Assigned task
In the copy, keep every record exact and leave out all images.

=== Section Start ===

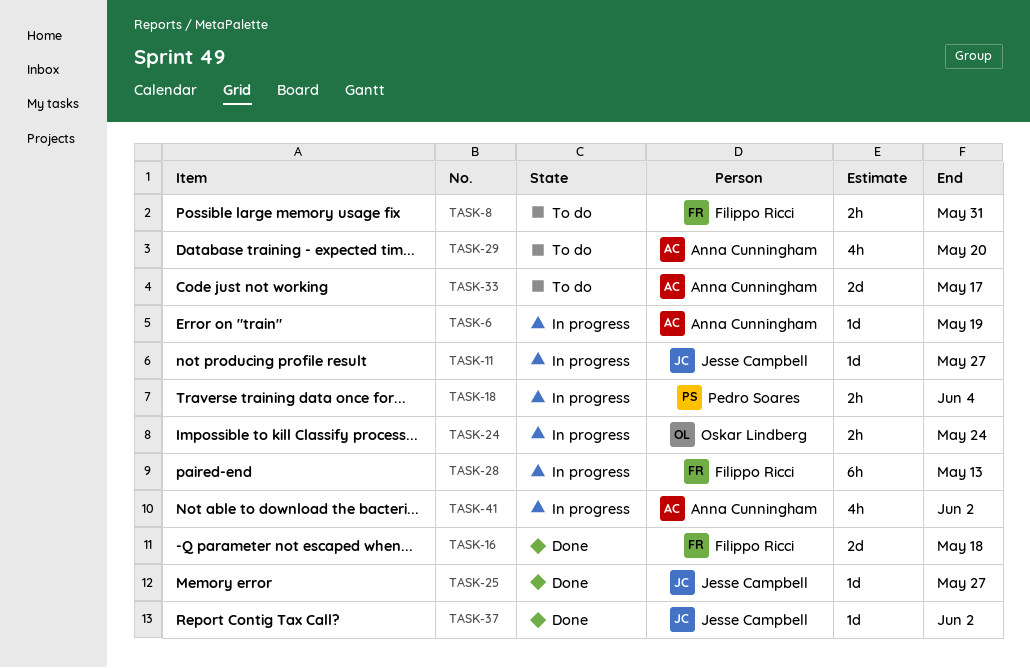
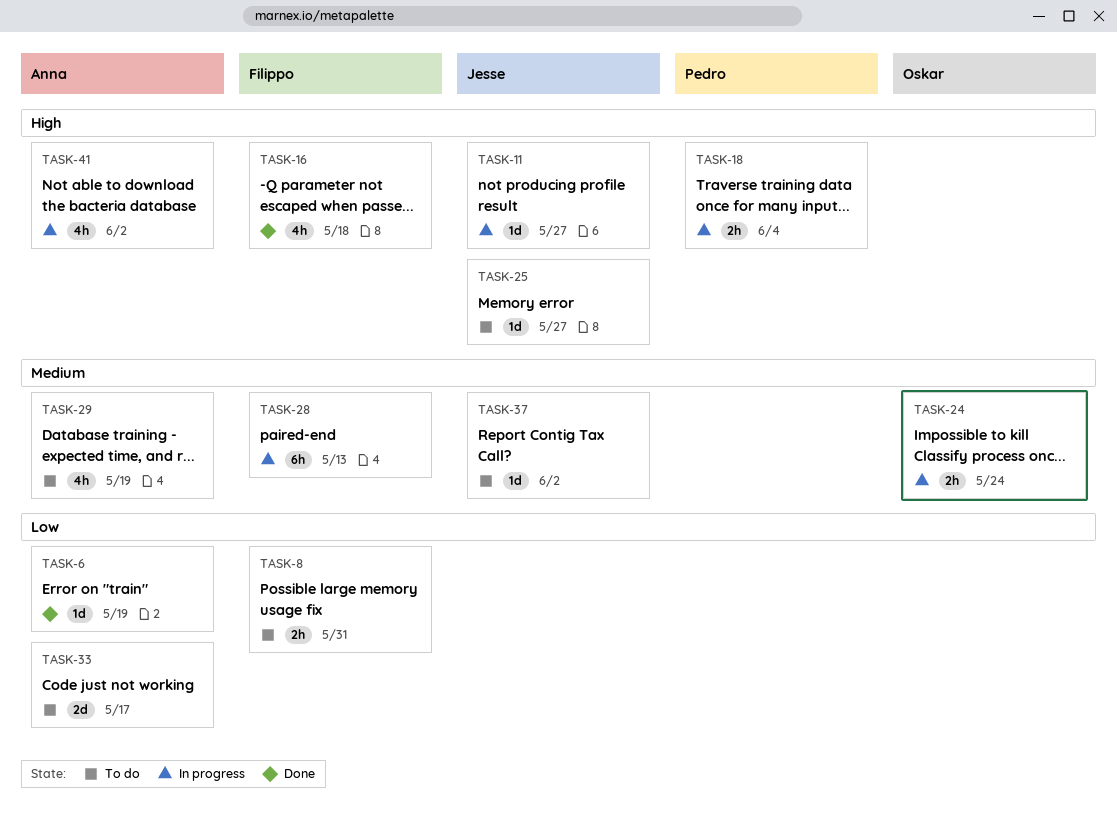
TASK-6, status: In progress -> Done
TASK-16, estimate: 2d -> 4h
TASK-25, status: Done -> To do
TASK-29, due: May 20 -> May 19
TASK-37, status: Done -> To do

=== Section End ===

Answer to the exercise
TASK-6, status: In progress -> Done
TASK-16, estimate: 2d -> 4h
TASK-25, status: Done -> To do
TASK-29, due: May 20 -> May 19
TASK-37, status: Done -> To do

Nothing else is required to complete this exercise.